Dataset entries

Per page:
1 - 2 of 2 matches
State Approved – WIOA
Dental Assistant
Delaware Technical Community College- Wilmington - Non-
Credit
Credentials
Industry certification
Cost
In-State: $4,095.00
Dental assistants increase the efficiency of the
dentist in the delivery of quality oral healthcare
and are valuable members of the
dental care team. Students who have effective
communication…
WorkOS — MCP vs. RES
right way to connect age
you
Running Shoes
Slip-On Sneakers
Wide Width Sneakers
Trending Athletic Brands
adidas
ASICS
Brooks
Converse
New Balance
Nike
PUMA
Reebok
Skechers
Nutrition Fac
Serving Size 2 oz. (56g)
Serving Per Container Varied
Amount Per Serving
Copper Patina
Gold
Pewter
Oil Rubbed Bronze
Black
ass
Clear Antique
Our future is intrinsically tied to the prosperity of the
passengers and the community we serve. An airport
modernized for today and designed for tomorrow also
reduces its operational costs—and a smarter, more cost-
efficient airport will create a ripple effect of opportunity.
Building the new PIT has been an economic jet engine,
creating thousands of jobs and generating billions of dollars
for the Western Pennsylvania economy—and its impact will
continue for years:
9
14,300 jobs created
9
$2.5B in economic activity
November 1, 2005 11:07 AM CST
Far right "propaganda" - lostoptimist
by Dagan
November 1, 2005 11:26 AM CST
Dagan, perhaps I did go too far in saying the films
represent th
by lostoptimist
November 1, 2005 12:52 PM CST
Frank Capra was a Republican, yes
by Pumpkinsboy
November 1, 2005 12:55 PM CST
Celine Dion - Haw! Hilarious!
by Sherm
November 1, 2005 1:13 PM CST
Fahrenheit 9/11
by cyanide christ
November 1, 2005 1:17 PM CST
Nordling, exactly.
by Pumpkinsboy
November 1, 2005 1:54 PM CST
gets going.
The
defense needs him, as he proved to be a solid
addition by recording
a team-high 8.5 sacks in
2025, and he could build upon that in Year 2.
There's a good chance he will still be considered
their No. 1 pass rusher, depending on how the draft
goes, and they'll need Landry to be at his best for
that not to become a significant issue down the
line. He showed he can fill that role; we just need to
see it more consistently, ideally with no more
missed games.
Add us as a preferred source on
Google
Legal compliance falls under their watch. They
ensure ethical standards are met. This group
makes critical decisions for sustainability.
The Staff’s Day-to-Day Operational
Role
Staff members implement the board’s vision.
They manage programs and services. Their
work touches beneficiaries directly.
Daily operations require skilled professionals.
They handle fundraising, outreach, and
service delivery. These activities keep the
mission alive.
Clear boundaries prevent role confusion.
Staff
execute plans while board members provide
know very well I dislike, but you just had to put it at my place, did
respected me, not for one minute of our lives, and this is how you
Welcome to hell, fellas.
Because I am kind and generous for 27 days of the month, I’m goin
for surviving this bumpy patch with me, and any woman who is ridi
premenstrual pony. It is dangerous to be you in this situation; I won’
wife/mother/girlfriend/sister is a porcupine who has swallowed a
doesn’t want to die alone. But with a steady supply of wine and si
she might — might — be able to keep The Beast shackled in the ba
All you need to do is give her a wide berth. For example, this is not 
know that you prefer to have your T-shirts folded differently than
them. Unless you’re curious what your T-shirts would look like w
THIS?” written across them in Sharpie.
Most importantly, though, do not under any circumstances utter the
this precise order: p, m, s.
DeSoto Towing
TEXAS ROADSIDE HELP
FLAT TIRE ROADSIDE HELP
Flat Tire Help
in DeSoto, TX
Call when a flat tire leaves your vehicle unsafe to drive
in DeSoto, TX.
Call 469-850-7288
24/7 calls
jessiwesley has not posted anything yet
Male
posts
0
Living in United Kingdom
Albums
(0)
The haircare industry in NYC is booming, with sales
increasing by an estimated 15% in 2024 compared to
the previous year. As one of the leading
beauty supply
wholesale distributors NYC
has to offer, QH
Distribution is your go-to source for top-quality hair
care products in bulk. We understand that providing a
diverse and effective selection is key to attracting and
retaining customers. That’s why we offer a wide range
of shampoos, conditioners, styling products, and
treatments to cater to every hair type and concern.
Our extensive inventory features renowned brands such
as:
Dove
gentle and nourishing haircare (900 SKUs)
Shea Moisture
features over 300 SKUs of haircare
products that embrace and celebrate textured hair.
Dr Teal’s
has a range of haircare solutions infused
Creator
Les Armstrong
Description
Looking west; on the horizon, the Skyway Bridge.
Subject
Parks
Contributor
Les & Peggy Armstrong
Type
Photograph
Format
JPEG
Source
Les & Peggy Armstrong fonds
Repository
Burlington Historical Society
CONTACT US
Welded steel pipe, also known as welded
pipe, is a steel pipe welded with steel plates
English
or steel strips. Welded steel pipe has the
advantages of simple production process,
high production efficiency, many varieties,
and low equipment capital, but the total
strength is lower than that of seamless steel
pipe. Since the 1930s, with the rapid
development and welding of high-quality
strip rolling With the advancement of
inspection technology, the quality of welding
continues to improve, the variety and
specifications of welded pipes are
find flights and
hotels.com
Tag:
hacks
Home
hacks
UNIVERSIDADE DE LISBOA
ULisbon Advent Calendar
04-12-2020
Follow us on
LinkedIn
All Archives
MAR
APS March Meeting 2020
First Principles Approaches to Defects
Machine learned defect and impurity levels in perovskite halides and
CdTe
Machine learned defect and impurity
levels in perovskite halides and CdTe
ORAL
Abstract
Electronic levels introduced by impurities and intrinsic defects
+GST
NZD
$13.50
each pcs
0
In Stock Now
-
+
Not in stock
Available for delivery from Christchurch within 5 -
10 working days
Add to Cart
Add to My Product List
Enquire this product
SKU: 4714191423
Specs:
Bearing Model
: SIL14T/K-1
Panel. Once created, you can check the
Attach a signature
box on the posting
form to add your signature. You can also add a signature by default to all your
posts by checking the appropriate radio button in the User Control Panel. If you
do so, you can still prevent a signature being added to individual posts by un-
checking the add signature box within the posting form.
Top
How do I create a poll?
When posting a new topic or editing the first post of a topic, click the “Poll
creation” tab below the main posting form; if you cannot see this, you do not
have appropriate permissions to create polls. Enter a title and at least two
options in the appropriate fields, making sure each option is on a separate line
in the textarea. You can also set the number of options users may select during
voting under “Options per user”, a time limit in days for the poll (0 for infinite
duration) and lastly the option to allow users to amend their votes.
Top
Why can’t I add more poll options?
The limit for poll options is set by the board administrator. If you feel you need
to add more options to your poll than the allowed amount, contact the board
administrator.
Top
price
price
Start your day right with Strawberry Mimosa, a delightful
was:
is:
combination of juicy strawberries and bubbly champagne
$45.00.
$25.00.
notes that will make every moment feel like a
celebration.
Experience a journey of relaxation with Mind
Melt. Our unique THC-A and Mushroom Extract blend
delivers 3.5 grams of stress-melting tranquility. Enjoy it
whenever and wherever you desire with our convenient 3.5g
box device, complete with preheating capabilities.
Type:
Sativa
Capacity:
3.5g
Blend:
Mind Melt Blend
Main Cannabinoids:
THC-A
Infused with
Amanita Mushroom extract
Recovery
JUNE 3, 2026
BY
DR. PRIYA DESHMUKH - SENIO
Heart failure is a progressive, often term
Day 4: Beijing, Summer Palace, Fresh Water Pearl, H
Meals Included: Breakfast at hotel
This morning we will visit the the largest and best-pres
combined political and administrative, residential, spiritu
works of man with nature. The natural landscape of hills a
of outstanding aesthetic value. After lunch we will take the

## What is expected
All of the entries above should be written out again exactly.

## Result of this task
Per page:
1 - 2 of 2 matches
State Approved – WIOA
Dental Assistant
Delaware Technical Community College- Wilmington - Non-
Credit
Credentials
Industry certification
Cost
In-State: $4,095.00
Dental assistants increase the efficiency of the
dentist in the delivery of quality oral healthcare
and are valuable members of the
dental care team. Students who have effective
communication…
WorkOS — MCP vs. RES
right way to connect age
you
Running Shoes
Slip-On Sneakers
Wide Width Sneakers
Trending Athletic Brands
adidas
ASICS
Brooks
Converse
New Balance
Nike
PUMA
Reebok
Skechers
Nutrition Fac
Serving Size 2 oz. (56g)
Serving Per Container Varied
Amount Per Serving
Copper Patina
Gold
Pewter
Oil Rubbed Bronze
Black
ass
Clear Antique
Our future is intrinsically tied to the prosperity of the
passengers and the community we serve. An airport
modernized for today and designed for tomorrow also
reduces its operational costs—and a smarter, more cost-
efficient airport will create a ripple effect of opportunity.
Building the new PIT has been an economic jet engine,
creating thousands of jobs and generating billions of dollars
for the Western Pennsylvania economy—and its impact will
continue for years:
9
14,300 jobs created
9
$2.5B in economic activity
November 1, 2005 11:07 AM CST
Far right "propaganda" - lostoptimist
by Dagan
November 1, 2005 11:26 AM CST
Dagan, perhaps I did go too far in saying the films
represent th
by lostoptimist
November 1, 2005 12:52 PM CST
Frank Capra was a Republican, yes
by Pumpkinsboy
November 1, 2005 12:55 PM CST
Celine Dion - Haw! Hilarious!
by Sherm
November 1, 2005 1:13 PM CST
Fahrenheit 9/11
by cyanide christ
November 1, 2005 1:17 PM CST
Nordling, exactly.
by Pumpkinsboy
November 1, 2005 1:54 PM CST
gets going.
The
defense needs him, as he proved to be a solid
addition by recording
a team-high 8.5 sacks in
2025, and he could build upon that in Year 2.
There's a good chance he will still be considered
their No. 1 pass rusher, depending on how the draft
goes, and they'll need Landry to be at his best for
that not to become a significant issue down the
line. He showed he can fill that role; we just need to
see it more consistently, ideally with no more
missed games.
Add us as a preferred source on
Google
Legal compliance falls under their watch. They
ensure ethical standards are met. This group
makes critical decisions for sustainability.
The Staff’s Day-to-Day Operational
Role
Staff members implement the board’s vision.
They manage programs and services. Their
work touches beneficiaries directly.
Daily operations require skilled professionals.
They handle fundraising, outreach, and
service delivery. These activities keep the
mission alive.
Clear boundaries prevent role confusion.
Staff
execute plans while board members provide
know very well I dislike, but you just had to put it at my place, did
respected me, not for one minute of our lives, and this is how you
Welcome to hell, fellas.
Because I am kind and generous for 27 days of the month, I’m goin
for surviving this bumpy patch with me, and any woman who is ridi
premenstrual pony. It is dangerous to be you in this situation; I won’
wife/mother/girlfriend/sister is a porcupine who has swallowed a
doesn’t want to die alone. But with a steady supply of wine and si
she might — might — be able to keep The Beast shackled in the ba
All you need to do is give her a wide berth. For example, this is not 
know that you prefer to have your T-shirts folded differently than
them. Unless you’re curious what your T-shirts would look like w
THIS?” written across them in Sharpie.
Most importantly, though, do not under any circumstances utter the
this precise order: p, m, s.
DeSoto Towing
TEXAS ROADSIDE HELP
FLAT TIRE ROADSIDE HELP
Flat Tire Help
in DeSoto, TX
Call when a flat tire leaves your vehicle unsafe to drive
in DeSoto, TX.
Call 469-850-7288
24/7 calls
jessiwesley has not posted anything yet
Male
posts
0
Living in United Kingdom
Albums
(0)
The haircare industry in NYC is booming, with sales
increasing by an estimated 15% in 2024 compared to
the previous year. As one of the leading
beauty supply
wholesale distributors NYC
has to offer, QH
Distribution is your go-to source for top-quality hair
care products in bulk. We understand that providing a
diverse and effective selection is key to attracting and
retaining customers. That’s why we offer a wide range
of shampoos, conditioners, styling products, and
treatments to cater to every hair type and concern.
Our extensive inventory features renowned brands such
as:
Dove
gentle and nourishing haircare (900 SKUs)
Shea Moisture
features over 300 SKUs of haircare
products that embrace and celebrate textured hair.
Dr Teal’s
has a range of haircare solutions infused
Creator
Les Armstrong
Description
Looking west; on the horizon, the Skyway Bridge.
Subject
Parks
Contributor
Les & Peggy Armstrong
Type
Photograph
Format
JPEG
Source
Les & Peggy Armstrong fonds
Repository
Burlington Historical Society
CONTACT US
Welded steel pipe, also known as welded
pipe, is a steel pipe welded with steel plates
English
or steel strips. Welded steel pipe has the
advantages of simple production process,
high production efficiency, many varieties,
and low equipment capital, but the total
strength is lower than that of seamless steel
pipe. Since the 1930s, with the rapid
development and welding of high-quality
strip rolling With the advancement of
inspection technology, the quality of welding
continues to improve, the variety and
specifications of welded pipes are
find flights and
hotels.com
Tag:
hacks
Home
hacks
UNIVERSIDADE DE LISBOA
ULisbon Advent Calendar
04-12-2020
Follow us on
LinkedIn
All Archives
MAR
APS March Meeting 2020
First Principles Approaches to Defects
Machine learned defect and impurity levels in perovskite halides and
CdTe
Machine learned defect and impurity
levels in perovskite halides and CdTe
ORAL
Abstract
Electronic levels introduced by impurities and intrinsic defects
+GST
NZD
$13.50
each pcs
0
In Stock Now
-
+
Not in stock
Available for delivery from Christchurch within 5 -
10 working days
Add to Cart
Add to My Product List
Enquire this product
SKU: 4714191423
Specs:
Bearing Model
: SIL14T/K-1
Panel. Once created, you can check the
Attach a signature
box on the posting
form to add your signature. You can also add a signature by default to all your
posts by checking the appropriate radio button in the User Control Panel. If you
do so, you can still prevent a signature being added to individual posts by un-
checking the add signature box within the posting form.
Top
How do I create a poll?
When posting a new topic or editing the first post of a topic, click the “Poll
creation” tab below the main posting form; if you cannot see this, you do not
have appropriate permissions to create polls. Enter a title and at least two
options in the appropriate fields, making sure each option is on a separate line
in the textarea. You can also set the number of options users may select during
voting under “Options per user”, a time limit in days for the poll (0 for infinite
duration) and lastly the option to allow users to amend their votes.
Top
Why can’t I add more poll options?
The limit for poll options is set by the board administrator. If you feel you need
to add more options to your poll than the allowed amount, contact the board
administrator.
Top
price
price
Start your day right with Strawberry Mimosa, a delightful
was:
is:
combination of juicy strawberries and bubbly champagne
$45.00.
$25.00.
notes that will make every moment feel like a
celebration.
Experience a journey of relaxation with Mind
Melt. Our unique THC-A and Mushroom Extract blend
delivers 3.5 grams of stress-melting tranquility. Enjoy it
whenever and wherever you desire with our convenient 3.5g
box device, complete with preheating capabilities.
Type:
Sativa
Capacity:
3.5g
Blend:
Mind Melt Blend
Main Cannabinoids:
THC-A
Infused with
Amanita Mushroom extract
Recovery
JUNE 3, 2026
BY
DR. PRIYA DESHMUKH - SENIO
Heart failure is a progressive, often term
Day 4: Beijing, Summer Palace, Fresh Water Pearl, H
Meals Included: Breakfast at hotel
This morning we will visit the the largest and best-pres
combined political and administrative, residential, spiritu
works of man with nature. The natural landscape of hills a
of outstanding aesthetic value. After lunch we will take the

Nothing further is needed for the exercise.